Accordingly, Dream Guitars is exactly the place you want to come to if the instrument you’re looking for is off the beaten path (just look at the country roads that lead to our showroom), masterfully constructed and exceedingly rare. When one of our clients came to us with his collection of Holy Grail guitars, Paul was more than ready to help out. One quick flight to New York and a careful car trip back, and Dream Guitars has now gotten a hold of three irresistably collection-worthy instruments: a 1935 Larson Brothers Prairie State 15″, a 1938 Larson Euphonon Dreadnought, and the grand master of all–an all-original 1930 Martin 000-45! This last one is particularly difficult to find: there were only 21 made in 1930. Add to that the voice, with all its 86 years’ of music, and the completely original state of its parts (right down to the cast iron key for the case), and the chances of finding a guitar like this in the wild are nigh impossible.
Valued at $135,000, this Martin is an incredible find, and Paul was able to line up a buyer within a matter of days. Soon the chalice will be passed and this Holy Grail guitar will be en route to its new owner. In quick order, the Larson Prairie State also sold as well, and both guitars are going to trusted clients who respect the historicity of these instruments. This is what it’s all about for us: connecting players and collectors across state lines (and national borders) to foster a healthy market for the exchange of these irreplaceable instruments.
Before we let this one go, however, Paul wanted to compare it with some of the contemporary voices that we have in the shop, so we set up a little taste test between the 1930 Martin 000-45 and a McConnell 16 Inch, Matsuda M1, a Traugott R, and a Wingert 00. Here’s Paul:
“The taste test was really fun. Dream Guitars is well known for representing many modern makers who are moving toward something different than traditional, vintage voicing, who instead search for new, individual forms of expression and musicality by chasing the fascinating new ideas in their heads. It’s wonderful to have a chance to play many of these prewar Martin guitars because they are quite different from these contemporary builds. On the one hand, it’s nearly impossible to replicate what happens to a guitar after 80 or 100 years of being in the world. The finish gases off or is worn off, and the wood dries out while millions of notes vibrate through its fibers.
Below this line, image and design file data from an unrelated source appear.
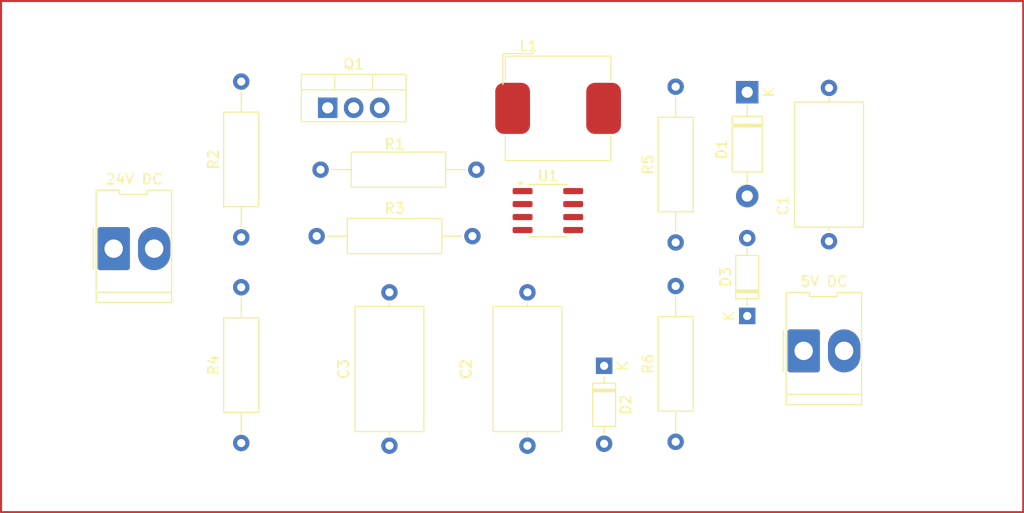
<source format=kicad_pcb>
(kicad_pcb
	(version 20240108)
	(generator "pcbnew")
	(generator_version "8.0")
	(general
		(thickness 1.6)
		(legacy_teardrops no)
	)
	(paper "A4")
	(layers
		(0 "F.Cu" signal)
		(31 "B.Cu" signal)
		(32 "B.Adhes" user "B.Adhesive")
		(33 "F.Adhes" user "F.Adhesive")
		(34 "B.Paste" user)
		(35 "F.Paste" user)
		(36 "B.SilkS" user "B.Silkscreen")
		(37 "F.SilkS" user "F.Silkscreen")
		(38 "B.Mask" user)
		(39 "F.Mask" user)
		(40 "Dwgs.User" user "User.Drawings")
		(41 "Cmts.User" user "User.Comments")
		(42 "Eco1.User" user "User.Eco1")
		(43 "Eco2.User" user "User.Eco2")
		(44 "Edge.Cuts" user)
		(45 "Margin" user)
		(46 "B.CrtYd" user "B.Courtyard")
		(47 "F.CrtYd" user "F.Courtyard")
		(48 "B.Fab" user)
		(49 "F.Fab" user)
		(50 "User.1" user)
		(51 "User.2" user)
		(52 "User.3" user)
		(53 "User.4" user)
		(54 "User.5" user)
		(55 "User.6" user)
		(56 "User.7" user)
		(57 "User.8" user)
		(58 "User.9" user)
	)
	(setup
		(pad_to_mask_clearance 0)
		(allow_soldermask_bridges_in_footprints no)
		(pcbplotparams
			(layerselection 0x00010fc_ffffffff)
			(plot_on_all_layers_selection 0x0000000_00000000)
			(disableapertmacros no)
			(usegerberextensions no)
			(usegerberattributes yes)
			(usegerberadvancedattributes yes)
			(creategerberjobfile yes)
			(dashed_line_dash_ratio 12.000000)
			(dashed_line_gap_ratio 3.000000)
			(svgprecision 4)
			(plotframeref no)
			(viasonmask no)
			(mode 1)
			(useauxorigin no)
			(hpglpennumber 1)
			(hpglpenspeed 20)
			(hpglpendiameter 15.000000)
			(pdf_front_fp_property_popups yes)
			(pdf_back_fp_property_popups yes)
			(dxfpolygonmode yes)
			(dxfimperialunits yes)
			(dxfusepcbnewfont yes)
			(psnegative no)
			(psa4output no)
			(plotreference yes)
			(plotvalue yes)
			(plotfptext yes)
			(plotinvisibletext no)
			(sketchpadsonfab no)
			(subtractmaskfromsilk no)
			(outputformat 1)
			(mirror no)
			(drillshape 1)
			(scaleselection 1)
			(outputdirectory "")
		)
	)
	(net 0 "")
	(net 1 "GND")
	(net 2 "Net-(D1-K)")
	(net 3 "Net-(D2-K)")
	(net 4 "Net-(D2-A)")
	(net 5 "Net-(D3-A)")
	(net 6 "Net-(Conn_01x02_2-Pin_1)")
	(net 7 "Net-(Q1-G)")
	(net 8 "Net-(U1-CV)")
	(net 9 "Net-(U1-Q)")
	(net 10 "Net-(U1-R)")
	(net 11 "Net-(Conn_01x02_1-Pin_2)")
	(footprint "Resistor_THT:R_Axial_DIN0309_L9.0mm_D3.2mm_P15.24mm_Horizontal" (layer "F.Cu") (at 123.5 93.24 90))
	(footprint "Resistor_THT:R_Axial_DIN0309_L9.0mm_D3.2mm_P15.24mm_Horizontal" (layer "F.Cu") (at 146.5 66.5 180))
	(footprint "Resistor_THT:R_Axial_DIN0309_L9.0mm_D3.2mm_P15.24mm_Horizontal" (layer "F.Cu") (at 130.88 73))
	(footprint "Inductor_SMD:L_Bourns_SRP1050WA" (layer "F.Cu") (at 154.5 60.5))
	(footprint "Diode_THT:D_DO-41_SOD81_P10.16mm_Horizontal" (layer "F.Cu") (at 173 58.92 -90))
	(footprint "Diode_THT:D_DO-35_SOD27_P7.62mm_Horizontal" (layer "F.Cu") (at 173 80.81 90))
	(footprint "Capacitor_THT:C_Axial_L12.0mm_D6.5mm_P15.00mm_Horizontal" (layer "F.Cu") (at 181 58.5 -90))
	(footprint "Package_TO_SOT_THT:TO-220-3_Vertical" (layer "F.Cu") (at 131.96 60.445))
	(footprint "Connector_Molex:Molex_KK-396_5273-02A_1x02_P3.96mm_Vertical" (layer "F.Cu") (at 178.52 84.225))
	(footprint "Resistor_THT:R_Axial_DIN0309_L9.0mm_D3.2mm_P15.24mm_Horizontal" (layer "F.Cu") (at 123.5 73.12 90))
	(footprint "Diode_THT:D_DO-35_SOD27_P7.62mm_Horizontal" (layer "F.Cu") (at 159 85.69 -90))
	(footprint "Resistor_THT:R_Axial_DIN0309_L9.0mm_D3.2mm_P15.24mm_Horizontal" (layer "F.Cu") (at 166 93.12 90))
	(footprint "Capacitor_THT:C_Axial_L12.0mm_D6.5mm_P15.00mm_Horizontal" (layer "F.Cu") (at 151.5 78.5 -90))
	(footprint "Package_SO:SOIC-8_3.9x4.9mm_P1.27mm" (layer "F.Cu") (at 153.5 70.5))
	(footprint "Resistor_THT:R_Axial_DIN0309_L9.0mm_D3.2mm_P15.24mm_Horizontal" (layer "F.Cu") (at 166 73.62 90))
	(footprint "Capacitor_THT:C_Axial_L12.0mm_D6.5mm_P15.00mm_Horizontal" (layer "F.Cu") (at 138 78.5 -90))
	(footprint "Connector_Molex:Molex_KK-396_5273-02A_1x02_P3.96mm_Vertical" (layer "F.Cu") (at 111.02 74.225))
	(gr_rect
		(start 100 50)
		(end 200 100)
		(stroke
			(width 0.2)
			(type default)
		)
		(fill none)
		(layer "F.Cu")
		(uuid "4a58de52-8a7c-4909-ac59-6d9733e26df4")
	)
)
</source>
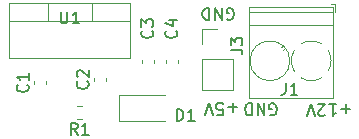
<source format=gbr>
G04 #@! TF.GenerationSoftware,KiCad,Pcbnew,(5.1.8)-1*
G04 #@! TF.CreationDate,2021-02-01T15:11:16-08:00*
G04 #@! TF.ProjectId,Modular_single_driver_Regulator,4d6f6475-6c61-4725-9f73-696e676c655f,rev?*
G04 #@! TF.SameCoordinates,Original*
G04 #@! TF.FileFunction,Legend,Top*
G04 #@! TF.FilePolarity,Positive*
%FSLAX46Y46*%
G04 Gerber Fmt 4.6, Leading zero omitted, Abs format (unit mm)*
G04 Created by KiCad (PCBNEW (5.1.8)-1) date 2021-02-01 15:11:16*
%MOMM*%
%LPD*%
G01*
G04 APERTURE LIST*
%ADD10C,0.150000*%
%ADD11C,0.120000*%
G04 APERTURE END LIST*
D10*
X176466404Y-117784500D02*
X176561642Y-117832119D01*
X176704500Y-117832119D01*
X176847357Y-117784500D01*
X176942595Y-117689261D01*
X176990214Y-117594023D01*
X177037833Y-117403547D01*
X177037833Y-117260690D01*
X176990214Y-117070214D01*
X176942595Y-116974976D01*
X176847357Y-116879738D01*
X176704500Y-116832119D01*
X176609261Y-116832119D01*
X176466404Y-116879738D01*
X176418785Y-116927357D01*
X176418785Y-117260690D01*
X176609261Y-117260690D01*
X175990214Y-116832119D02*
X175990214Y-117832119D01*
X175418785Y-116832119D01*
X175418785Y-117832119D01*
X174942595Y-116832119D02*
X174942595Y-117832119D01*
X174704500Y-117832119D01*
X174561642Y-117784500D01*
X174466404Y-117689261D01*
X174418785Y-117594023D01*
X174371166Y-117403547D01*
X174371166Y-117260690D01*
X174418785Y-117070214D01*
X174466404Y-116974976D01*
X174561642Y-116879738D01*
X174704500Y-116832119D01*
X174942595Y-116832119D01*
X183244904Y-117276571D02*
X182483000Y-117276571D01*
X182863952Y-116895619D02*
X182863952Y-117657523D01*
X181483000Y-116895619D02*
X182054428Y-116895619D01*
X181768714Y-116895619D02*
X181768714Y-117895619D01*
X181863952Y-117752761D01*
X181959190Y-117657523D01*
X182054428Y-117609904D01*
X181102047Y-117800380D02*
X181054428Y-117848000D01*
X180959190Y-117895619D01*
X180721095Y-117895619D01*
X180625857Y-117848000D01*
X180578238Y-117800380D01*
X180530619Y-117705142D01*
X180530619Y-117609904D01*
X180578238Y-117467047D01*
X181149666Y-116895619D01*
X180530619Y-116895619D01*
X180244904Y-117895619D02*
X179911571Y-116895619D01*
X179578238Y-117895619D01*
X173688214Y-117149571D02*
X172926309Y-117149571D01*
X173307261Y-116768619D02*
X173307261Y-117530523D01*
X171973928Y-117768619D02*
X172450119Y-117768619D01*
X172497738Y-117292428D01*
X172450119Y-117340047D01*
X172354880Y-117387666D01*
X172116785Y-117387666D01*
X172021547Y-117340047D01*
X171973928Y-117292428D01*
X171926309Y-117197190D01*
X171926309Y-116959095D01*
X171973928Y-116863857D01*
X172021547Y-116816238D01*
X172116785Y-116768619D01*
X172354880Y-116768619D01*
X172450119Y-116816238D01*
X172497738Y-116863857D01*
X171640595Y-117768619D02*
X171307261Y-116768619D01*
X170973928Y-117768619D01*
X172846904Y-109720000D02*
X172942142Y-109767619D01*
X173085000Y-109767619D01*
X173227857Y-109720000D01*
X173323095Y-109624761D01*
X173370714Y-109529523D01*
X173418333Y-109339047D01*
X173418333Y-109196190D01*
X173370714Y-109005714D01*
X173323095Y-108910476D01*
X173227857Y-108815238D01*
X173085000Y-108767619D01*
X172989761Y-108767619D01*
X172846904Y-108815238D01*
X172799285Y-108862857D01*
X172799285Y-109196190D01*
X172989761Y-109196190D01*
X172370714Y-108767619D02*
X172370714Y-109767619D01*
X171799285Y-108767619D01*
X171799285Y-109767619D01*
X171323095Y-108767619D02*
X171323095Y-109767619D01*
X171085000Y-109767619D01*
X170942142Y-109720000D01*
X170846904Y-109624761D01*
X170799285Y-109529523D01*
X170751666Y-109339047D01*
X170751666Y-109196190D01*
X170799285Y-109005714D01*
X170846904Y-108910476D01*
X170942142Y-108815238D01*
X171085000Y-108767619D01*
X171323095Y-108767619D01*
D11*
X156462000Y-114908420D02*
X156462000Y-115189580D01*
X157482000Y-114908420D02*
X157482000Y-115189580D01*
X162562000Y-114654420D02*
X162562000Y-114935580D01*
X161542000Y-114654420D02*
X161542000Y-114935580D01*
X166626000Y-113437580D02*
X166626000Y-113156420D01*
X165606000Y-113437580D02*
X165606000Y-113156420D01*
X167638000Y-113437580D02*
X167638000Y-113156420D01*
X168658000Y-113437580D02*
X168658000Y-113156420D01*
X163707000Y-118356000D02*
X167592000Y-118356000D01*
X163707000Y-116086000D02*
X163707000Y-118356000D01*
X167592000Y-116086000D02*
X163707000Y-116086000D01*
X182009000Y-108420500D02*
X181609000Y-108420500D01*
X182009000Y-109060500D02*
X182009000Y-108420500D01*
X177604000Y-112279500D02*
X177733000Y-112151500D01*
X175389000Y-114495500D02*
X175483000Y-114401500D01*
X177434000Y-112039500D02*
X177528000Y-111946500D01*
X175184000Y-114289500D02*
X175313000Y-114161500D01*
X174649000Y-116380500D02*
X174649000Y-108660500D01*
X181769000Y-116380500D02*
X181769000Y-108660500D01*
X181769000Y-108660500D02*
X174649000Y-108660500D01*
X181769000Y-116380500D02*
X174649000Y-116380500D01*
X181769000Y-110220500D02*
X174649000Y-110220500D01*
X181769000Y-109120500D02*
X174649000Y-109120500D01*
X178139000Y-113220500D02*
G75*
G03*
X178139000Y-113220500I-1680000J0D01*
G01*
X179068736Y-111795779D02*
G75*
G02*
X179959000Y-111540500I890264J-1424721D01*
G01*
X178533495Y-114110693D02*
G75*
G02*
X178534000Y-112329500I1425505J890193D01*
G01*
X180848894Y-114645858D02*
G75*
G02*
X179093000Y-114660500I-889894J1425358D01*
G01*
X181384358Y-112330606D02*
G75*
G02*
X181399000Y-114086500I-1425358J-889894D01*
G01*
X179930326Y-111540401D02*
G75*
G02*
X180825000Y-111780500I28674J-1680099D01*
G01*
X170691500Y-115693500D02*
X173351500Y-115693500D01*
X170691500Y-113093500D02*
X170691500Y-115693500D01*
X173351500Y-113093500D02*
X173351500Y-115693500D01*
X170691500Y-113093500D02*
X173351500Y-113093500D01*
X170691500Y-111823500D02*
X170691500Y-110493500D01*
X170691500Y-110493500D02*
X172021500Y-110493500D01*
X160574258Y-117079500D02*
X160099742Y-117079500D01*
X160574258Y-118124500D02*
X160099742Y-118124500D01*
X161363000Y-108363000D02*
X161363000Y-109873000D01*
X157662000Y-108363000D02*
X157662000Y-109873000D01*
X154392000Y-109873000D02*
X164632000Y-109873000D01*
X164632000Y-108363000D02*
X164632000Y-113004000D01*
X154392000Y-108363000D02*
X154392000Y-113004000D01*
X154392000Y-113004000D02*
X164632000Y-113004000D01*
X154392000Y-108363000D02*
X164632000Y-108363000D01*
D10*
X155932142Y-115228666D02*
X155979761Y-115276285D01*
X156027380Y-115419142D01*
X156027380Y-115514380D01*
X155979761Y-115657238D01*
X155884523Y-115752476D01*
X155789285Y-115800095D01*
X155598809Y-115847714D01*
X155455952Y-115847714D01*
X155265476Y-115800095D01*
X155170238Y-115752476D01*
X155075000Y-115657238D01*
X155027380Y-115514380D01*
X155027380Y-115419142D01*
X155075000Y-115276285D01*
X155122619Y-115228666D01*
X156027380Y-114276285D02*
X156027380Y-114847714D01*
X156027380Y-114562000D02*
X155027380Y-114562000D01*
X155170238Y-114657238D01*
X155265476Y-114752476D01*
X155313095Y-114847714D01*
X161012142Y-114961666D02*
X161059761Y-115009285D01*
X161107380Y-115152142D01*
X161107380Y-115247380D01*
X161059761Y-115390238D01*
X160964523Y-115485476D01*
X160869285Y-115533095D01*
X160678809Y-115580714D01*
X160535952Y-115580714D01*
X160345476Y-115533095D01*
X160250238Y-115485476D01*
X160155000Y-115390238D01*
X160107380Y-115247380D01*
X160107380Y-115152142D01*
X160155000Y-115009285D01*
X160202619Y-114961666D01*
X160202619Y-114580714D02*
X160155000Y-114533095D01*
X160107380Y-114437857D01*
X160107380Y-114199761D01*
X160155000Y-114104523D01*
X160202619Y-114056904D01*
X160297857Y-114009285D01*
X160393095Y-114009285D01*
X160535952Y-114056904D01*
X161107380Y-114628333D01*
X161107380Y-114009285D01*
X166473142Y-110656666D02*
X166520761Y-110704285D01*
X166568380Y-110847142D01*
X166568380Y-110942380D01*
X166520761Y-111085238D01*
X166425523Y-111180476D01*
X166330285Y-111228095D01*
X166139809Y-111275714D01*
X165996952Y-111275714D01*
X165806476Y-111228095D01*
X165711238Y-111180476D01*
X165616000Y-111085238D01*
X165568380Y-110942380D01*
X165568380Y-110847142D01*
X165616000Y-110704285D01*
X165663619Y-110656666D01*
X165568380Y-110323333D02*
X165568380Y-109704285D01*
X165949333Y-110037619D01*
X165949333Y-109894761D01*
X165996952Y-109799523D01*
X166044571Y-109751904D01*
X166139809Y-109704285D01*
X166377904Y-109704285D01*
X166473142Y-109751904D01*
X166520761Y-109799523D01*
X166568380Y-109894761D01*
X166568380Y-110180476D01*
X166520761Y-110275714D01*
X166473142Y-110323333D01*
X168505142Y-110656666D02*
X168552761Y-110704285D01*
X168600380Y-110847142D01*
X168600380Y-110942380D01*
X168552761Y-111085238D01*
X168457523Y-111180476D01*
X168362285Y-111228095D01*
X168171809Y-111275714D01*
X168028952Y-111275714D01*
X167838476Y-111228095D01*
X167743238Y-111180476D01*
X167648000Y-111085238D01*
X167600380Y-110942380D01*
X167600380Y-110847142D01*
X167648000Y-110704285D01*
X167695619Y-110656666D01*
X167933714Y-109799523D02*
X168600380Y-109799523D01*
X167552761Y-110037619D02*
X168267047Y-110275714D01*
X168267047Y-109656666D01*
X168552904Y-118308380D02*
X168552904Y-117308380D01*
X168791000Y-117308380D01*
X168933857Y-117356000D01*
X169029095Y-117451238D01*
X169076714Y-117546476D01*
X169124333Y-117736952D01*
X169124333Y-117879809D01*
X169076714Y-118070285D01*
X169029095Y-118165523D01*
X168933857Y-118260761D01*
X168791000Y-118308380D01*
X168552904Y-118308380D01*
X170076714Y-118308380D02*
X169505285Y-118308380D01*
X169791000Y-118308380D02*
X169791000Y-117308380D01*
X169695761Y-117451238D01*
X169600523Y-117546476D01*
X169505285Y-117594095D01*
X177784166Y-115085880D02*
X177784166Y-115800166D01*
X177736547Y-115943023D01*
X177641309Y-116038261D01*
X177498452Y-116085880D01*
X177403214Y-116085880D01*
X178784166Y-116085880D02*
X178212738Y-116085880D01*
X178498452Y-116085880D02*
X178498452Y-115085880D01*
X178403214Y-115228738D01*
X178307976Y-115323976D01*
X178212738Y-115371595D01*
X173124880Y-112283833D02*
X173839166Y-112283833D01*
X173982023Y-112331452D01*
X174077261Y-112426690D01*
X174124880Y-112569547D01*
X174124880Y-112664785D01*
X173124880Y-111902880D02*
X173124880Y-111283833D01*
X173505833Y-111617166D01*
X173505833Y-111474309D01*
X173553452Y-111379071D01*
X173601071Y-111331452D01*
X173696309Y-111283833D01*
X173934404Y-111283833D01*
X174029642Y-111331452D01*
X174077261Y-111379071D01*
X174124880Y-111474309D01*
X174124880Y-111760023D01*
X174077261Y-111855261D01*
X174029642Y-111902880D01*
X160170333Y-119484380D02*
X159837000Y-119008190D01*
X159598904Y-119484380D02*
X159598904Y-118484380D01*
X159979857Y-118484380D01*
X160075095Y-118532000D01*
X160122714Y-118579619D01*
X160170333Y-118674857D01*
X160170333Y-118817714D01*
X160122714Y-118912952D01*
X160075095Y-118960571D01*
X159979857Y-119008190D01*
X159598904Y-119008190D01*
X161122714Y-119484380D02*
X160551285Y-119484380D01*
X160837000Y-119484380D02*
X160837000Y-118484380D01*
X160741761Y-118627238D01*
X160646523Y-118722476D01*
X160551285Y-118770095D01*
X158750095Y-109053380D02*
X158750095Y-109862904D01*
X158797714Y-109958142D01*
X158845333Y-110005761D01*
X158940571Y-110053380D01*
X159131047Y-110053380D01*
X159226285Y-110005761D01*
X159273904Y-109958142D01*
X159321523Y-109862904D01*
X159321523Y-109053380D01*
X160321523Y-110053380D02*
X159750095Y-110053380D01*
X160035809Y-110053380D02*
X160035809Y-109053380D01*
X159940571Y-109196238D01*
X159845333Y-109291476D01*
X159750095Y-109339095D01*
M02*

</source>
This chronological process yields a distinct kind of energy and body–something that contemporary builders of traditional styles are seeking to recreate. A similar, but distinct quality of energy can also be found in the very finest modern guitars, even after just one year of being played in and opening up.
The advances in bracing and voicing for the modern guitar, I believe, allow us to get closer to a sound that’s comparable to these prewar instruments, but much earlier in the guitar’s life. I attribute quite a lot of these advances to one simple thing: how much time each builder spends on one guitar. If they take their painstaking time to consider whether or not to pass the top through the thickness sander one more time, or to take one more pass with a chisel at the scallop of a brace. Constantly tapping the wood and striving for their own unique tone. To me that’s why you can pick up a recent McConnell, Traugott, Tippin, or Somogyi, to name a few, and feel the same sort of inspiration you feel from one of these outstanding vintage Martin guitars. It’s not the same voice, but the combination of so many advances in construction and voicing definitely allow these new instruments to compete on the same field as Holy Grail guitars. I truly believe we are in the Golden Age with dozens of makers building their own versions of luthier history.”